• [Exercise objective]: Leaving every image behind, reproduce the records word for word.

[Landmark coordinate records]

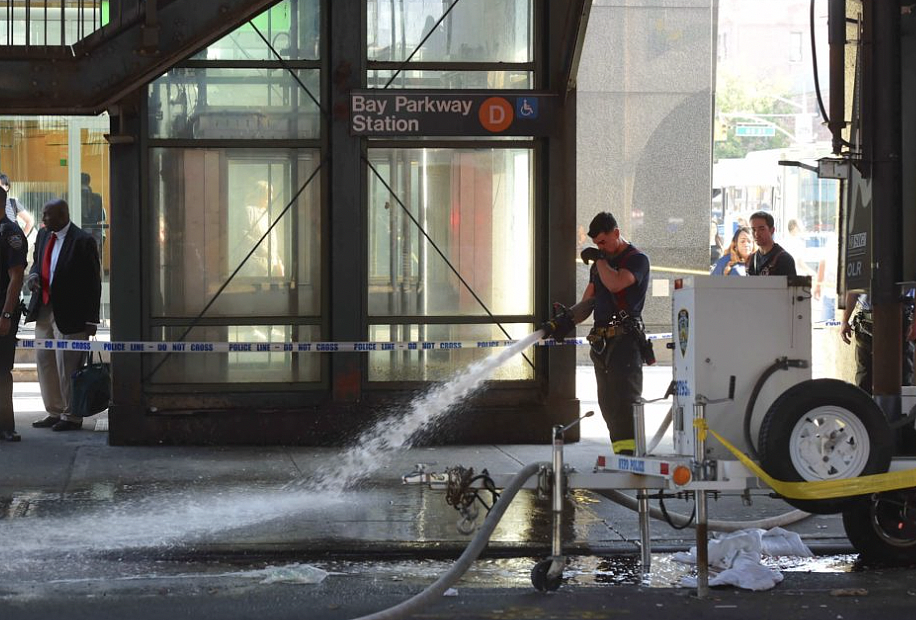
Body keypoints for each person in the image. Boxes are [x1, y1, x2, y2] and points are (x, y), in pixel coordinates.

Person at [541, 212, 651, 455]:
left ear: (616, 233)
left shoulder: (637, 260)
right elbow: (588, 302)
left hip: (625, 342)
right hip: (602, 344)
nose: (600, 247)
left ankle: (631, 458)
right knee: (608, 405)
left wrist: (600, 259)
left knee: (625, 403)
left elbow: (616, 284)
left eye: (603, 241)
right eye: (596, 243)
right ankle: (621, 455)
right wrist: (563, 322)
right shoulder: (600, 265)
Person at [26, 199, 101, 432]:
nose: (43, 218)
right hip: (44, 309)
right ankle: (54, 410)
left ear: (62, 215)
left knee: (67, 365)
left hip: (72, 314)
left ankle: (72, 415)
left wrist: (91, 320)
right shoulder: (43, 236)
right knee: (45, 361)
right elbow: (37, 264)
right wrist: (34, 276)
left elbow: (93, 283)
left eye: (47, 215)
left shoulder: (83, 241)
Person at [840, 292, 915, 393]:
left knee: (901, 376)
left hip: (901, 322)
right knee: (864, 378)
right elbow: (852, 291)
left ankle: (901, 408)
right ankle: (865, 407)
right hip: (868, 323)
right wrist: (845, 321)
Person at [0, 185, 27, 442]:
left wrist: (6, 315)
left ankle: (6, 426)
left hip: (2, 312)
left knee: (1, 371)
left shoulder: (10, 233)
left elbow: (16, 277)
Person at [746, 211, 797, 276]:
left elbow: (791, 285)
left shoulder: (784, 259)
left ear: (772, 230)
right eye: (753, 230)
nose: (756, 234)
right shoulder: (752, 259)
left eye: (761, 229)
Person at [80, 173, 106, 258]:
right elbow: (100, 217)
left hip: (80, 230)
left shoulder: (70, 195)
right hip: (94, 231)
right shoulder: (97, 197)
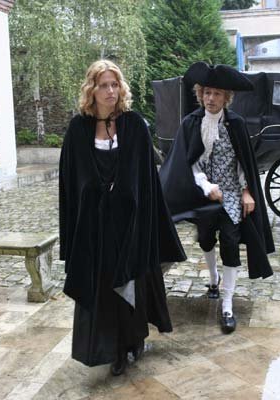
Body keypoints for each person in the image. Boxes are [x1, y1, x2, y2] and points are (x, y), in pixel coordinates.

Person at [59, 60, 186, 376]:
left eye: (115, 84)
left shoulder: (134, 126)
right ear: (92, 89)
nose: (110, 91)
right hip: (95, 226)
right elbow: (70, 183)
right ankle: (113, 348)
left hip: (131, 223)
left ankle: (134, 339)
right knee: (103, 288)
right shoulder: (78, 130)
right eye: (103, 85)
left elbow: (146, 180)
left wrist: (128, 199)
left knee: (132, 282)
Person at [159, 62, 274, 334]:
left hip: (231, 194)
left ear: (226, 98)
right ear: (201, 94)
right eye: (207, 93)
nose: (211, 98)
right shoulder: (191, 123)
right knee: (206, 238)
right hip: (202, 193)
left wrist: (246, 191)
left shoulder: (236, 124)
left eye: (217, 94)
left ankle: (227, 304)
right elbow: (188, 162)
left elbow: (243, 162)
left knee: (231, 243)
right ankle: (213, 278)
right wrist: (205, 185)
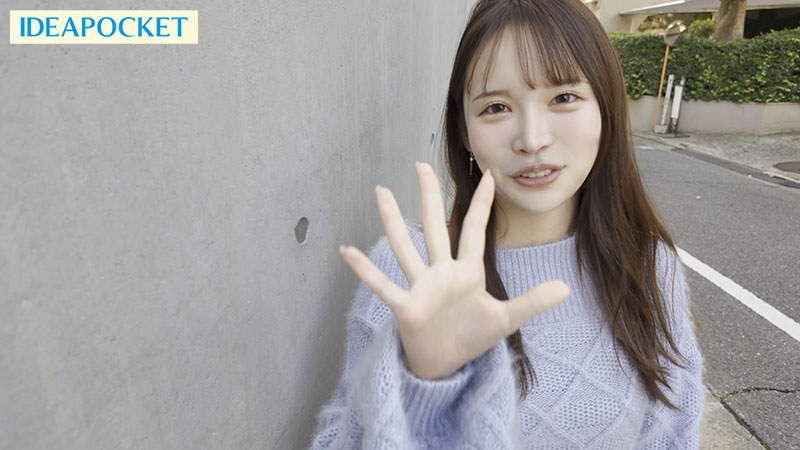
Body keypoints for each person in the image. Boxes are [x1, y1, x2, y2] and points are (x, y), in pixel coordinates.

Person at [311, 0, 704, 447]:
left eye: (563, 98)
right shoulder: (411, 271)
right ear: (464, 131)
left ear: (606, 106)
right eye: (496, 107)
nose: (532, 140)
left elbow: (674, 434)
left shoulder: (648, 265)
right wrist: (421, 381)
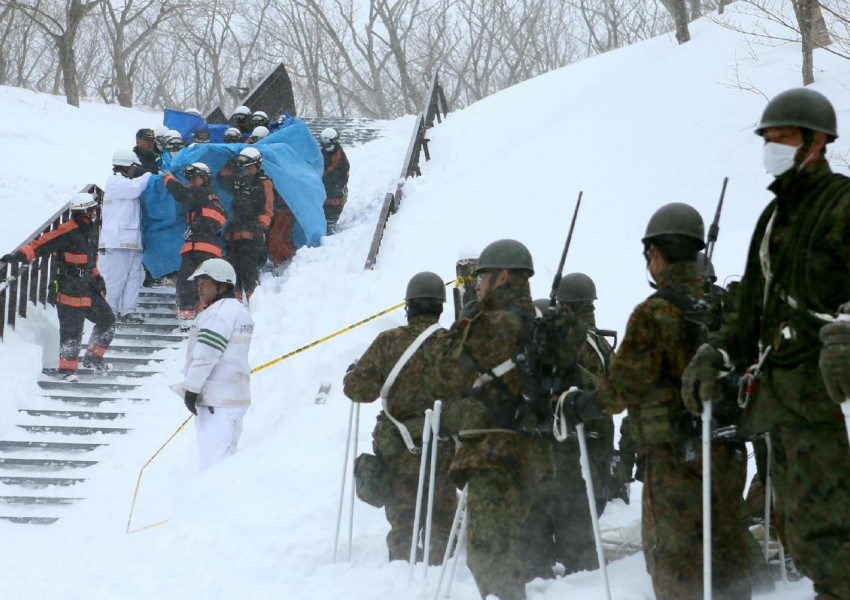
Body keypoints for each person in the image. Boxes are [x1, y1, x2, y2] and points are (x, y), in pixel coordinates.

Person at [683, 87, 850, 600]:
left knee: (836, 538)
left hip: (831, 401)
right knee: (806, 535)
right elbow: (746, 313)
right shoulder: (770, 220)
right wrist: (716, 352)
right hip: (785, 406)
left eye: (782, 137)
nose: (771, 146)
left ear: (816, 142)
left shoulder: (842, 203)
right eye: (767, 138)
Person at [565, 203, 751, 600]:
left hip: (674, 460)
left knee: (675, 561)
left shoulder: (655, 313)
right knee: (726, 554)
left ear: (655, 252)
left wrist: (579, 404)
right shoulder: (728, 307)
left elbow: (620, 389)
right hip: (728, 451)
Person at [435, 239, 546, 600]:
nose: (477, 285)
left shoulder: (492, 323)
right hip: (526, 449)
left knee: (488, 552)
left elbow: (445, 374)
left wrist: (463, 323)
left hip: (492, 451)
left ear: (504, 278)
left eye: (482, 277)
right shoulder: (537, 323)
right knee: (503, 546)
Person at [343, 272, 457, 563]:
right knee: (442, 515)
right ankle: (439, 573)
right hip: (441, 445)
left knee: (403, 518)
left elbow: (359, 391)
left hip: (399, 448)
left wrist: (351, 375)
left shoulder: (388, 342)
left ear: (409, 306)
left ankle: (401, 571)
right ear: (440, 308)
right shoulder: (453, 344)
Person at [521, 273, 617, 580]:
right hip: (597, 439)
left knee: (561, 513)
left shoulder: (568, 343)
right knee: (583, 520)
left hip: (571, 442)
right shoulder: (602, 343)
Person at [2, 193, 115, 381]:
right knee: (72, 330)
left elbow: (88, 261)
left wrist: (98, 278)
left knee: (107, 320)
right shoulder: (68, 230)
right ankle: (67, 371)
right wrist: (19, 256)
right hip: (69, 287)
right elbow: (42, 243)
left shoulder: (90, 230)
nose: (95, 214)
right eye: (92, 211)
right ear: (83, 212)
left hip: (88, 287)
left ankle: (93, 359)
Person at [182, 258, 253, 470]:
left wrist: (192, 389)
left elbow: (206, 355)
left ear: (222, 284)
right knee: (226, 464)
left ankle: (208, 503)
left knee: (213, 465)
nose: (199, 287)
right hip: (233, 398)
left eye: (205, 282)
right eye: (198, 282)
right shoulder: (239, 311)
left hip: (216, 400)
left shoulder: (217, 314)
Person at [163, 162, 227, 328]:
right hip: (210, 247)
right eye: (189, 178)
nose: (191, 181)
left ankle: (186, 320)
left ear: (205, 178)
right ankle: (205, 317)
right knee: (205, 284)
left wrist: (167, 178)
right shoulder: (215, 198)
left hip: (199, 246)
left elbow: (180, 192)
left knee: (187, 281)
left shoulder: (200, 193)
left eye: (195, 177)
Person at [100, 149, 152, 324]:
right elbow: (135, 188)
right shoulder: (116, 183)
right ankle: (110, 312)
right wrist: (149, 175)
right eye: (133, 166)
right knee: (117, 277)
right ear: (127, 166)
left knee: (134, 276)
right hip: (118, 239)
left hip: (132, 239)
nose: (134, 170)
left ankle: (129, 310)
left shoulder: (124, 183)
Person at [217, 147, 274, 301]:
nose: (246, 170)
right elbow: (222, 176)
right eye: (244, 167)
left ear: (258, 166)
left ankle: (254, 305)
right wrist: (233, 161)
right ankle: (233, 303)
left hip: (252, 233)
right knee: (231, 271)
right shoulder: (239, 181)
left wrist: (259, 228)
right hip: (234, 232)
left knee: (249, 271)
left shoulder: (264, 183)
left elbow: (268, 210)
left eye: (249, 167)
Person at [320, 127, 350, 234]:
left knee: (335, 200)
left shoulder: (341, 159)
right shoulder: (321, 153)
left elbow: (342, 176)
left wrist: (330, 181)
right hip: (323, 185)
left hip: (336, 187)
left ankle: (331, 222)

• [Result for this task]:
Body keypoints for each person in the image. Boxes are [x1, y1, x2, y2] and points are (x, y), in pixel coordinates.

Person at [541, 212, 651, 455]:
left ear: (616, 233)
left shoulder: (637, 260)
right elbow: (588, 302)
left hip: (625, 342)
right hip: (602, 344)
nose: (600, 247)
left ankle: (631, 458)
right knee: (608, 405)
left wrist: (600, 259)
left knee: (625, 403)
left elbow: (616, 284)
left eye: (603, 241)
right eye: (596, 243)
right ankle: (621, 455)
right wrist: (563, 322)
right shoulder: (600, 265)
Person at [26, 199, 101, 432]:
nose: (43, 218)
right hip: (44, 309)
right ankle: (54, 410)
left ear: (62, 215)
left knee: (67, 365)
left hip: (72, 314)
left ankle: (72, 415)
left wrist: (91, 320)
right shoulder: (43, 236)
right knee: (45, 361)
right elbow: (37, 264)
right wrist: (34, 276)
left elbow: (93, 283)
left eye: (47, 215)
left shoulder: (83, 241)
Person at [840, 292, 915, 393]:
left knee: (901, 376)
left hip: (901, 322)
right knee: (864, 378)
right elbow: (852, 291)
left ankle: (901, 408)
right ankle: (865, 407)
right hip: (868, 323)
right wrist: (845, 321)
Person at [0, 185, 27, 442]:
left wrist: (6, 315)
left ankle: (6, 426)
left hip: (2, 312)
left knee: (1, 371)
left shoulder: (10, 233)
left elbow: (16, 277)
Person at [746, 211, 797, 276]:
left elbow: (791, 285)
left shoulder: (784, 259)
left ear: (772, 230)
right eye: (753, 230)
nose: (756, 234)
right shoulder: (752, 259)
left eye: (761, 229)
Person at [80, 173, 106, 258]:
right elbow: (100, 217)
left hip: (80, 230)
left shoulder: (70, 195)
right hip: (94, 231)
right shoulder: (97, 197)
Body keypoints for each person in the image. Boxes are [x1, y1, x2, y2] and points are (x, y), in pixel coordinates.

Person at [59, 60, 186, 376]:
left eye: (115, 84)
left shoulder: (134, 126)
right ear: (92, 89)
nose: (110, 91)
right hip: (95, 226)
right elbow: (70, 183)
right ankle: (113, 348)
left hip: (131, 223)
left ankle: (134, 339)
right knee: (103, 288)
right shoulder: (78, 130)
right eye: (103, 85)
left elbow: (146, 180)
left wrist: (128, 199)
left knee: (132, 282)
Person at [159, 62, 274, 334]:
left hip: (231, 194)
left ear: (226, 98)
right ear: (201, 94)
right eye: (207, 93)
nose: (211, 98)
right shoulder: (191, 123)
right knee: (206, 238)
right hip: (202, 193)
left wrist: (246, 191)
left shoulder: (236, 124)
left eye: (217, 94)
left ankle: (227, 304)
right elbow: (188, 162)
left elbow: (243, 162)
left knee: (231, 243)
right ankle: (213, 278)
right wrist: (205, 185)
Body keypoints for each person in the image. Boxes are [x1, y1, x2, y2] and points are (x, y), in pixel coordinates.

Person at [311, 0, 704, 447]:
left eye: (563, 98)
right shoulder: (411, 271)
right ear: (464, 131)
left ear: (606, 106)
right eye: (496, 107)
nose: (532, 140)
left elbow: (674, 434)
left shoulder: (648, 265)
right wrist: (421, 381)
Body keypoints for each person in the image. Boxes are [x1, y1, x2, y2] and points are (x, y), in pixel coordinates.

Person at [683, 87, 850, 600]:
left knee: (836, 538)
left hip: (831, 401)
right knee: (806, 535)
right elbow: (746, 313)
right shoulder: (770, 220)
right wrist: (716, 352)
right hip: (785, 406)
left eye: (782, 137)
nose: (771, 146)
left ear: (816, 142)
left shoulder: (842, 203)
right eye: (767, 138)
Person at [565, 203, 751, 600]:
left hip: (674, 460)
left knee: (675, 561)
left shoulder: (655, 313)
right knee: (726, 554)
left ear: (655, 252)
left wrist: (579, 404)
right shoulder: (728, 307)
left elbow: (620, 389)
right hip: (728, 451)
Person at [435, 239, 546, 600]:
nose: (477, 285)
left shoulder: (492, 323)
right hip: (526, 449)
left knee: (488, 552)
left elbow: (445, 374)
left wrist: (463, 323)
left hip: (492, 451)
left ear: (504, 278)
left eye: (482, 277)
right shoulder: (537, 323)
right knee: (503, 546)
Person at [343, 272, 457, 563]:
right knee: (442, 515)
right ankle: (439, 573)
right hip: (441, 445)
left knee: (403, 518)
left elbow: (359, 391)
left hip: (399, 448)
left wrist: (351, 375)
left shoulder: (388, 342)
left ear: (409, 306)
left ankle: (401, 571)
right ear: (440, 308)
right shoulder: (453, 344)
Person at [521, 273, 617, 580]:
right hip: (597, 439)
left knee: (561, 513)
left shoulder: (568, 343)
right knee: (583, 520)
left hip: (571, 442)
right shoulder: (602, 343)
Person at [2, 193, 115, 381]:
right knee: (72, 330)
left elbow: (88, 261)
left wrist: (98, 278)
left knee: (107, 320)
right shoulder: (68, 230)
right ankle: (67, 371)
right wrist: (19, 256)
right hip: (69, 287)
right elbow: (42, 243)
left shoulder: (90, 230)
nose: (95, 214)
right eye: (92, 211)
right ear: (83, 212)
left hip: (88, 287)
left ankle: (93, 359)
Person at [182, 258, 253, 470]:
left wrist: (192, 389)
left elbow: (206, 355)
left ear: (222, 284)
right knee: (226, 464)
left ankle: (208, 503)
left knee: (213, 465)
nose: (199, 287)
right hip: (233, 398)
left eye: (205, 282)
right eye: (198, 282)
right shoulder: (239, 311)
left hip: (216, 400)
left shoulder: (217, 314)
Person at [163, 162, 227, 328]:
right hip: (210, 247)
right eye: (189, 178)
nose: (191, 181)
left ankle: (186, 320)
left ear: (205, 178)
right ankle: (205, 317)
right knee: (205, 284)
left wrist: (167, 178)
right shoulder: (215, 198)
left hip: (199, 246)
left elbow: (180, 192)
left knee: (187, 281)
left shoulder: (200, 193)
left eye: (195, 177)
Person at [100, 149, 152, 324]:
right elbow: (135, 188)
right shoulder: (116, 183)
right ankle: (110, 312)
right wrist: (149, 175)
right eye: (133, 166)
right knee: (117, 277)
right ear: (127, 166)
left knee: (134, 276)
right hip: (118, 239)
left hip: (132, 239)
nose: (134, 170)
left ankle: (129, 310)
left shoulder: (124, 183)
Person at [217, 147, 274, 301]:
nose: (246, 170)
right elbow: (222, 176)
right eye: (244, 167)
left ear: (258, 166)
left ankle: (254, 305)
right wrist: (233, 161)
right ankle: (233, 303)
left hip: (252, 233)
right knee: (231, 271)
right shoulder: (239, 181)
left wrist: (259, 228)
right hip: (234, 232)
left knee: (249, 271)
left shoulder: (264, 183)
left elbow: (268, 210)
left eye: (249, 167)
Person at [320, 127, 350, 234]:
left knee: (335, 200)
left shoulder: (341, 159)
right shoulder: (321, 153)
left elbow: (342, 176)
left wrist: (330, 181)
right hip: (323, 185)
left hip: (336, 187)
left ankle: (331, 222)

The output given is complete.